Bart Schermer about attack on citizens' right to demonstrate
Media outlets Investico, de Groene Amsterdammer and Trouw reported on the wide-scale collection by the Dutch police of personal data of demonstrators and their family members. Bart Schermer, Professor of Privacy and Cybercrime, commented on the issue.
Research
On 10 March 2023, one day before demonstrators from the groups Extinction Rebellion, Farmers Defence Force and Samen voor Nederland came to The Hague to demonstrate, investigative journalists reported that ‘police authorities are constantly requesting personal data of demonstrators and activists, but also of their parents’. The police has been doing this ‘even though [these people] have never been arrested or convicted’. Schermer: ‘the right to demonstrate is under attack here. If you are constantly being monitored, you cannot demonstrate freely.'
Access to data traffic
The issue came to light as a result of citizens being able to access ‘data traffic between the police’ and ‘the Personal Records Database (BRP), a database containing information about all residents in the Netherlands’. Dutch newspaper Trouw says that since last year, citizens have access to that data.

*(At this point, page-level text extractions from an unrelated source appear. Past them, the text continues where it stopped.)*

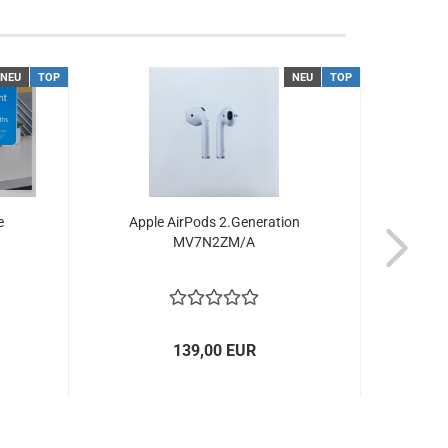
NEU
TOP
NEU
TOP
e
Apple AirPods 2.Generation
S
MV7N2ZM/A
139,00 EUR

In addition, four demonstrators were listed in a security system where – in a nutshell – people are registered who are ‘suspected of involvement in serious crime, domestic violence, or radicalisation’. Schermer: the names of ‘peaceful demonstrators expressing their views should never be entered in such systems’.
The NOS referred to Schermer's comments in its coverage on the issue.
More attention
The media outlets involved say that 'in the coming weeks more publications will follow' on the right to demonstrate in the Netherlands.